Here’s a bit that I found interesting:

It is clear that the horizon of atheist New Testament scholar Gerd Lüdemann is a driving force behind his historical conclusions when he a priori rules out the  historicity of the ascension of Jesus reported in Acts 1.9–11 ‘because there is no  such heaven to which Jesus may have been carried’. Ontological naturalism similarly guides James Tabor.

He writes:

Women do not get pregnant without a male—ever. So Jesus had a human father… Dead bodies don’t rise… So, if the tomb was empty the historical  conclusion is simple—Jesus’ body was moved by someone and likely  reburied in another location.

Not so obvious is Geza Vermes in his 2008 volume The Resurrection: History and Myth. With hardly a comment, Vermes simply dismisses both ‘the out-of-hand rejection of the inveterate skeptic’ and the hypothesis that Jesus rose from the dead since it can only be made from ‘the blind faith of the fundamentalist believer’.

I thought these were interesting because Ludemann and Vermes still agree with some of the minimal facts in a case for the resurrection case, such as Craig, Habermas or Licona might make. Ludemann gives you the post-mortem “visions” of Jesus, and Vermes gives you the empty tomb – yet both are naturalists, as you can see. They both rule out miracle as an explanation of the minimal facts a priori, but they both allow for useful minimal facts because the historical case is there to support them. Isn’t that interesting?

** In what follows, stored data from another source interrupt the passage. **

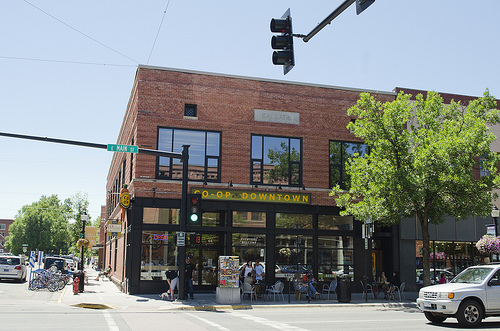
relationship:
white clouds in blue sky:
[24, 45, 97, 125] [1, 0, 498, 220]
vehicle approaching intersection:
[412, 245, 498, 329] [2, 298, 194, 328]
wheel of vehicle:
[456, 296, 486, 328] [415, 264, 500, 328]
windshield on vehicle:
[451, 267, 493, 284] [415, 264, 500, 328]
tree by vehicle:
[326, 88, 496, 318] [415, 264, 500, 328]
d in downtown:
[239, 190, 248, 201] [240, 192, 310, 201]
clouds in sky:
[158, 21, 178, 44] [0, 2, 500, 222]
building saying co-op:
[96, 62, 413, 310] [188, 187, 233, 201]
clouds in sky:
[10, 89, 147, 235] [0, 2, 500, 222]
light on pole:
[261, 8, 307, 78] [278, 0, 395, 50]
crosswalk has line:
[99, 303, 289, 330] [99, 307, 119, 329]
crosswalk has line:
[99, 303, 289, 330] [182, 309, 232, 330]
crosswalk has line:
[99, 303, 289, 330] [227, 304, 301, 329]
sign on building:
[144, 173, 381, 260] [86, 63, 497, 303]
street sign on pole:
[103, 139, 137, 156] [0, 130, 182, 159]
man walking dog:
[164, 267, 181, 299] [157, 287, 172, 302]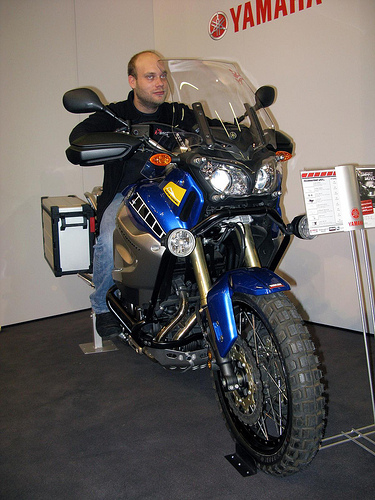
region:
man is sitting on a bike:
[50, 36, 332, 468]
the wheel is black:
[195, 276, 318, 483]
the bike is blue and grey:
[78, 149, 283, 352]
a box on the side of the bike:
[31, 191, 107, 289]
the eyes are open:
[137, 68, 172, 84]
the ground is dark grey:
[65, 381, 196, 489]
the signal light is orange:
[140, 147, 183, 168]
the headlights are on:
[180, 160, 286, 198]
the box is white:
[28, 182, 106, 281]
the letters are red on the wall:
[215, 1, 337, 34]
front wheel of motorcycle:
[189, 275, 339, 481]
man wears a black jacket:
[57, 52, 295, 325]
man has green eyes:
[92, 43, 213, 141]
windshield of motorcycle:
[162, 55, 277, 164]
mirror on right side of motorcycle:
[231, 71, 285, 127]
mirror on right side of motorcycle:
[56, 76, 131, 141]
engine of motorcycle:
[131, 267, 211, 357]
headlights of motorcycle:
[187, 146, 287, 201]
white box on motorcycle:
[34, 187, 98, 284]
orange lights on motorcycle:
[147, 147, 295, 173]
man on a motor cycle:
[19, 34, 354, 480]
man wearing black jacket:
[7, 45, 352, 476]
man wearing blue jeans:
[23, 36, 330, 471]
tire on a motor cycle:
[256, 301, 334, 481]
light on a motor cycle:
[157, 214, 199, 261]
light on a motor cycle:
[189, 151, 295, 208]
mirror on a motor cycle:
[58, 75, 106, 127]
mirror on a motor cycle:
[258, 75, 286, 113]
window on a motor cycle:
[165, 48, 271, 153]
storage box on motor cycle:
[28, 186, 91, 279]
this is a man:
[45, 35, 247, 326]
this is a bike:
[63, 28, 344, 492]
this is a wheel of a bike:
[200, 258, 335, 479]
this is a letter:
[221, 0, 244, 38]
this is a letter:
[238, 0, 257, 33]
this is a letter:
[257, 0, 273, 25]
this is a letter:
[271, 0, 288, 21]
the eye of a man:
[144, 68, 157, 89]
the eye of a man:
[158, 69, 173, 85]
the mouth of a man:
[149, 85, 170, 102]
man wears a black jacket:
[45, 40, 342, 485]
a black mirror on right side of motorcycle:
[228, 73, 278, 137]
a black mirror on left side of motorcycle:
[50, 77, 130, 134]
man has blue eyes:
[97, 41, 197, 140]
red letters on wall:
[199, 0, 357, 46]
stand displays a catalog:
[289, 157, 373, 451]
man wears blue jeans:
[63, 39, 237, 339]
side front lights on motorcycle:
[158, 208, 320, 273]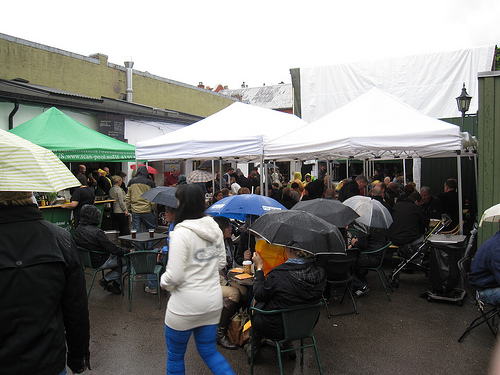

So what would you call a detective who ruled out some causes of death but not others, before looking at the evidence?

More:

Second, methodological naturalism may handicap historians, preventing them in some cases from providing a fuller and more accurate account of the past. Molecular biologist Michael Behe provides a relevant challenge to this approach in his discipline. He writes:

Imagine a room in which a body lies crushed, flat as a pancake. A dozen detectives crawl around, examining the floor with magnifying glasses for any clues to the identity of the perpetrator. In the middle of the room, next to the body, stands a large, grey elephant. The detectives carefully avoid bumping into the pachyderm’s legs as they crawl, and never even glance at it. Over time the detectives get frustrated with their lack of progress but resolutely press on, looking even more closely at the floor. You see, textbooks say detectives must ‘get their man’, so they never consider elephants.

In context, Behe is contending that when scientists limit their considerations exclusively to unguided natural causes they will forever keep themselves from discovering the actual cause if a Designer of some sort was responsible. A similar admonition may be issued to historians who a priori exclude a non-human agent as the cause behind a past event. Those who do so could actually be placing themselves in a position where they cannot appraise history accurately.

The rest of the paper discusses two options for historians who want to resolve this problem.

So, I’m impressed that Mike Licona reads Mike Behe (that quote is from “Darwin’s Black Box”). Pretty cool that he reads across disciplines, and that he reads people who disagree with him. We one-dollar apologists all need to be like that.

Back to his paper. I see this presupposition of naturalism come up in debates on the historical Jesus, where the naturalist will just assume naturalism and then proceed to do history – even at a time where we have so many scientific arguments to undermine naturalism. It’s a bad philosophical view, and we shouldn’t let it influence how we do history.

If you run into these historians who are committed to naturalism, it might be worth it to make them defend it. You ask them – do you believe in naturalism? If they say yes, ask them for scientific evidence for naturalism. And when they finish not giving you any, then you can go on a long monologue on the origin of the universe, the fine-tuning, the origin of life, the Cambrian explosion, the habitability (galactic and stellar), and so on. Then tell them to stop bring their blind religious faith into their historical investigations.